Acid waters would dissolve the shell of creatures such as this swimming mollusk, Limacina helicina.

SAN FRANCISCO, CALIFORNIA--Drop a tooth in a can of carbonated soda, and it will eventually dissolve. That's because the carbon dioxide that makes the beverage bubbly also makes it acidic. The same thing is happening with the world's oceans as they take up CO2 released by the burning of fossil fuels. A research cruise through the Pacific Ocean has revealed just how much more acidic the ocean has become over the last 15 years, confirming the predictions of computer models.
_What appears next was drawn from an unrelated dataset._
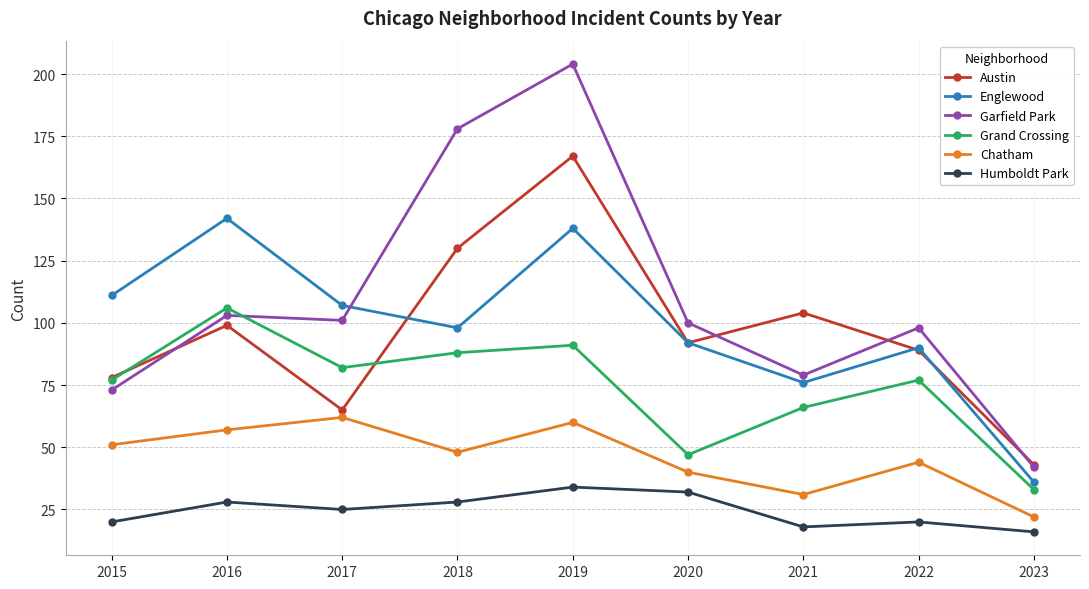

Is this an area chart (filled region under the line)?

No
It's not news that carbon dioxide poses a threat to some sea life. In recent years, researchers have shown through computer models and lab experiments that rising acidity coupled with an increase of dissolved inorganic carbon makes it harder for animals to build calcium carbonate shells and can even dissolve them (ScienceNOW, 28 September 2005). Deep, cold waters are naturally like this, so shelled organisms live in shallower waters, above what is called the aragonite saturation zone. (Aragonite is a kind of calcium carbonate.)

The changes in acidity, or pH, are quite small, so researchers use so-called spectrophotometric procedures that can detect differences down to 0.001 pH units. These methods were first used at sea on a 1991 cruise in the Pacific from Tahiti to Alaska. Last year, researchers retraced their route to see how things had changed.

Acidity was almost exactly the same as before in the deep ocean, 3 to 5 kilometers below the surface. But in the upper 700 meters, the waters had on average become more acidic by 0.025 pH units--matching the prediction of computer models, says Richard Feely, an oceanographer with the U.S. National Oceanic and Atmospheric Administration in Seattle, Washington. He described the findings yesterday here at the annual meeting of the American Association for the Advancement of Science (which publishes ScienceNOW).

In addition, dissolved inorganic carbon had become more prevalent in surface waters over the past 15 years. Factoring this in with the change in acidity, Feely and his colleagues calculate that the aragonite saturation horizon is rising rapidly. In the North Pacific, this danger zone is migrating upward through the ocean about 1 meter per year. This change is largely due to human-caused increases in C02, Feely says. Off the California coast, the rate is 5 meters per year, higher perhaps because of changes in ocean currents.

"This is a huge change in the ocean," said James Orr of the International Atomic Energy Agency Marine Environmental Laboratory in Monaco, in a related presentation at the meeting. John Guinotte of the Marine Conservation Biology Institute in Bellevue, Washington, who was not involved, agrees. The rate of change is "amazing," he says.